Widzew jest słaby, ale Śląsk bardzo, wręcz wybitnie, słaby. Jeśli łódzki zespół nie wygra we Wrocławiu z gospodarzami, to już chyba z nikim nie wygra.
19 października drużyna trenera Daniela Myśliwca pokonała po szalonym meczu Motor Lublin 4:3. Wcześniej nie udało jej się zwyciężyć w Gdańsku, Katowicach, Białymstoku, Szczecinie. W drugiej kolejce tego sezonu wygrała za to w Krakowie z Cracovią. I to dwa do tej pory zwycięstwa w obecnych rozgrywkach na obcych boiskach.
CZYTAJ TEŻ: Sławomir Gula: “Mam nadzieję, że Widzew nie spadnie”
Po Lublinie nie udało się też wygrać w Warszawie, w Krakowie z Puszczą Niepołomice i całkiem niedawno w Poznaniu. Teraz Widzew zagra z przeciwnikiem najsłabszym z możliwych. Śląsk zamyka ligową tabelę, tak naprawdę nie ma wielkich szans na utrzymanie. Zwyciężył tylko raz w tym sezonie i było to we Wrocławiu – ze Stalą Mielec. Od dziewięciu kolejek Śląsk nie zaznał smaku zwycięstwa. Teraz przyjeżdża do niego Widzew.
Drużyna z Łodzi też nie należy jednak do mocarzy ligi. Raczej ze średniaka powoli zamienia się w słabeusza. Biorąc pod uwagę pięć ostatnich meczów, to najgorszymi zespołami w całej PKO Ekstraklasie są właśnie Śląsk i Widzew. Dziesięć ostatnich – Śląsk, Lechia i Widzew. Wielkiego futbolu we Wrocławiu raczej więc nie będzie.

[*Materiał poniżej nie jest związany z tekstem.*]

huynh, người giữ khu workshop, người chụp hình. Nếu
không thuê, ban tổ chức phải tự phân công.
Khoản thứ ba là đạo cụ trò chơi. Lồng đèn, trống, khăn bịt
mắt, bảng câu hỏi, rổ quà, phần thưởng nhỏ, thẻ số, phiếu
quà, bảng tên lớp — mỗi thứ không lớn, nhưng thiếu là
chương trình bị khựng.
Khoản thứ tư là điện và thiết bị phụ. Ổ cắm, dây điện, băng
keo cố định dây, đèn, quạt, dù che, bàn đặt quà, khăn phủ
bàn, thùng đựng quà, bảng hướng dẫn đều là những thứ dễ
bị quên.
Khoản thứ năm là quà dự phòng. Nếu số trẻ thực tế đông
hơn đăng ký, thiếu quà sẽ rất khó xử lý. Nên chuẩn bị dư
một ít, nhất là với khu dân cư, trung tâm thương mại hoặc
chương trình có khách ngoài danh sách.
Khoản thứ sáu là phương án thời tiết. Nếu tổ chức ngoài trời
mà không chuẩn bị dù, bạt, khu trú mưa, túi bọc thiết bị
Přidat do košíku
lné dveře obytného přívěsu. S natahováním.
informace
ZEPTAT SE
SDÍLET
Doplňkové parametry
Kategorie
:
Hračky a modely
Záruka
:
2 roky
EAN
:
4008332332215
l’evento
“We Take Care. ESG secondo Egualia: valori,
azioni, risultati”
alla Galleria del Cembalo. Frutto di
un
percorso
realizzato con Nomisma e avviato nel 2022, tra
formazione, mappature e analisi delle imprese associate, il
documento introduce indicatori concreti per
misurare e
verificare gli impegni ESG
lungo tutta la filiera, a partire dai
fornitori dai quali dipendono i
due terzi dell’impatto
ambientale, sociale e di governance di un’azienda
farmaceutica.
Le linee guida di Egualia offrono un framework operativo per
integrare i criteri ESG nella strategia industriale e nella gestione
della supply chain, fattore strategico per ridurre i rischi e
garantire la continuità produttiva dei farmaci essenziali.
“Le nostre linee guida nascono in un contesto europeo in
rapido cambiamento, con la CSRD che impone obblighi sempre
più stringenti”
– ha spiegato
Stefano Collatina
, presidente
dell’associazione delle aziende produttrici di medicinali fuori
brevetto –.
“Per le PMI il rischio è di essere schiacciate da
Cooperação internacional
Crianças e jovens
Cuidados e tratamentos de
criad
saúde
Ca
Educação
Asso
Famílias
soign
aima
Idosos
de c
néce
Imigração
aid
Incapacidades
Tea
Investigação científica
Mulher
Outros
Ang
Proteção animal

Śląsk w pierwszej w tym roku kolejce przegrał 1:3 z Piiastem Gliwice, a potem pechowo – bo mógł wygrać – podzielił się punktami z Radomiakiem. Widzewowi poszło tak samo, ale przegrał z Lechem wyżej, a z Cracovią, to rywale byli bliżej zwycięstwa. Forma i umiejętność tegoroczne obu zespołów też nie zwiastują wielkiego widowiska.

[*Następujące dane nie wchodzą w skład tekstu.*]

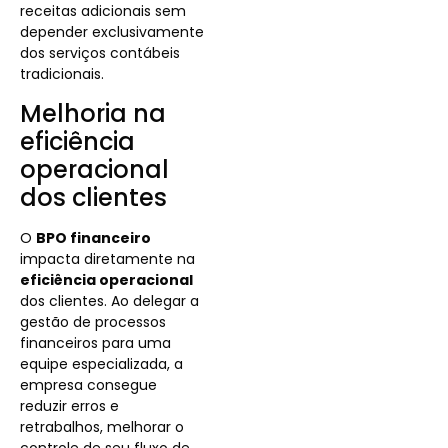
receitas adicionais sem
depender exclusivamente
dos serviços contábeis
tradicionais.
Melhoria na
eficiência
operacional
dos clientes
O
BPO financeiro
impacta diretamente na
eficiência operacional
dos clientes.
Ao delegar a
gestão de processos
financeiros para uma
equipe especializada, a
empresa consegue
reduzir erros e
retrabalhos, melhorar o
controle de seu fluxo de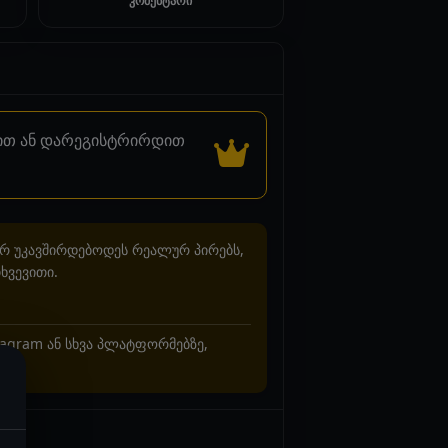
კომენტარი
დით ან დარეგისტრირდით
არ უკავშირდებოდეს რეალურ პირებს,
ხვევითი.
stagram ან სხვა პლატფორმებზე,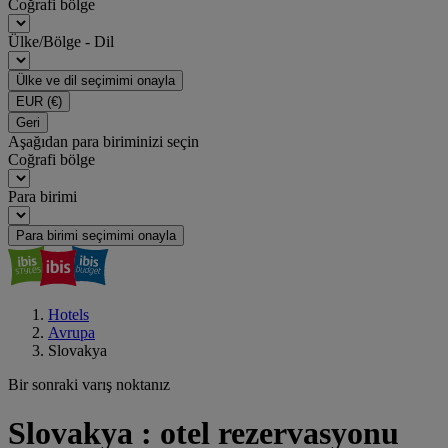
Coğrafi bölge
Ülke/Bölge - Dil
Ülke ve dil seçimimi onayla
EUR
(€)
Geri
Aşağıdan para biriminizi seçin
Coğrafi bölge
Para birimi
Para birimi seçimimi onayla
Hotels
Avrupa
Slovakya
Bir sonraki varış noktanız
Slovakya : otel rezervasyonu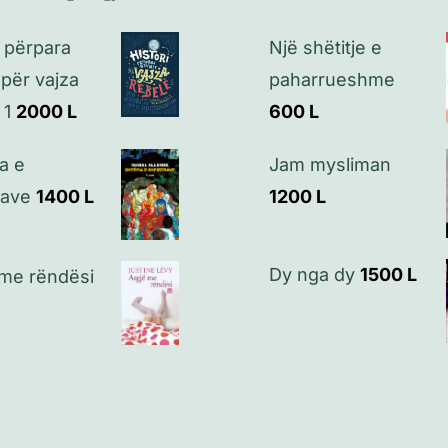
i përpara
Një shëtitje e
 për vajza
paharrueshme
 1
2000
L
600
L
a e
Jam mysliman
rave
1400
L
1200
L
Dy nga dy
1500
L
 me rëndësi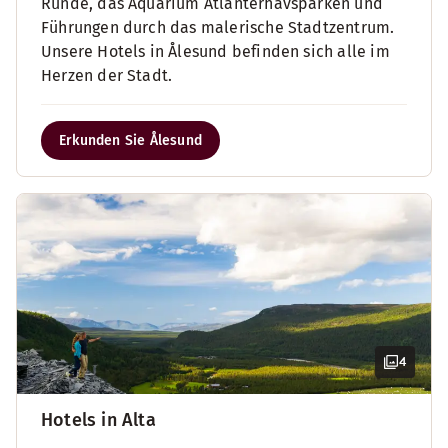
Runde, das Aquarium Atlanterhavsparken und
Führungen durch das malerische Stadtzentrum.
Unsere Hotels in Ålesund befinden sich alle im
Herzen der Stadt.
Erkunden Sie Ålesund
4
Hotels in Alta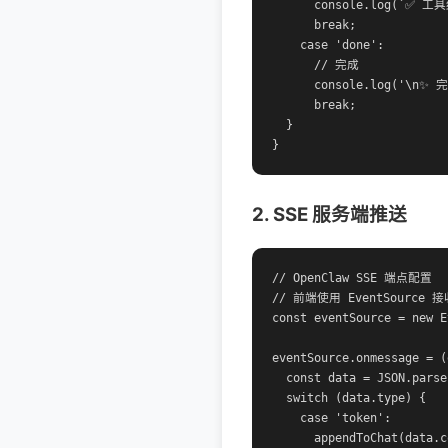
      console.log(`✅ 工具
      break;

    case 'done':

      // 完成

      console.log('\n✨ 完
      break;

  }

}
2. SSE 服务端推送
// OpenClaw SSE 端点配置

// 前端使用 EventSource 接收
const eventSource = new E
eventSource.onmessage = (
  const data = JSON.parse
  switch (data.type) {

    case 'token':

      appendToChat(data.c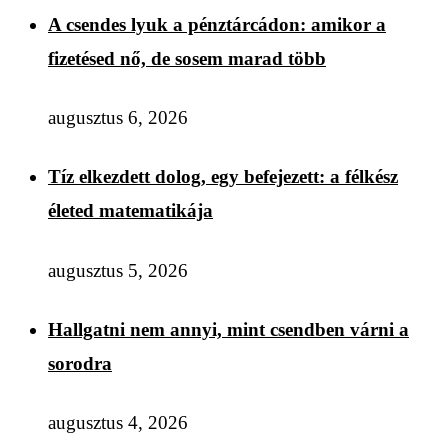
A csendes lyuk a pénztárcádon: amikor a
fizetésed nő, de sosem marad több
augusztus 6, 2026
Tíz elkezdett dolog, egy befejezett: a félkész
életed matematikája
augusztus 5, 2026
Hallgatni nem annyi, mint csendben várni a
sorodra
augusztus 4, 2026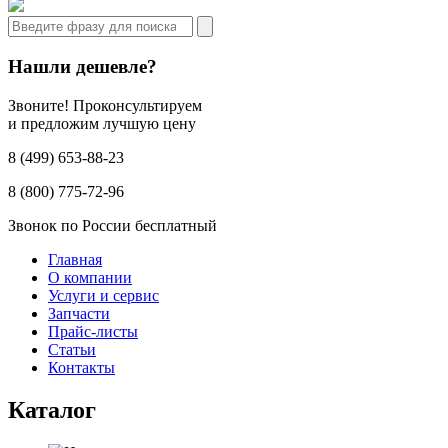
Нашли дешевле?
Звоните! Проконсультируем
и предложим лучшую цену
8 (499) 653-88-23
8 (800) 775-72-96
Звонок по России бесплатный
Главная
О компании
Услуги и сервис
Запчасти
Прайс-листы
Статьи
Контакты
Каталог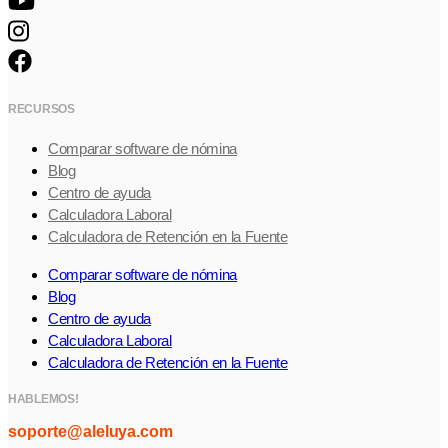
RECURSOS
Comparar software de nómina
Blog
Centro de ayuda
Calculadora Laboral
Calculadora de Retención en la Fuente
Comparar software de nómina
Blog
Centro de ayuda
Calculadora Laboral
Calculadora de Retención en la Fuente
HABLEMOS!
soporte@aleluya.com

Zdecydować może więc forma dnia i wola walki. Śląsk jest nad przepaścią, wygrać musi, by zachować nadzieje. Widzew nie jest jeszcze w bardzo złej sytuacji, ale musi w końcu zacząć punktować. Na swojej drodze w tym sezonie nie spotkał jeszcze drużyny słabszej od Śląska (który w dodatku jest bardzo osłabiony) i już pewnie nie spotka. Trzecia wyjazdowa wygrana w tym sezonie, pierwsza w tym roku i ósma w ogóle w trwających rozgrywkach to obowiązek Widzewa. Jeśli nie wygra ze Śląskiem, to… Trudno sobie wyobrazić, by atmosfera wokół klubu i drużyny mogła być jeszcze bardziej napięta.
Śląsk Wrocław – Widzew Łódź, sobota, godzina 14.45.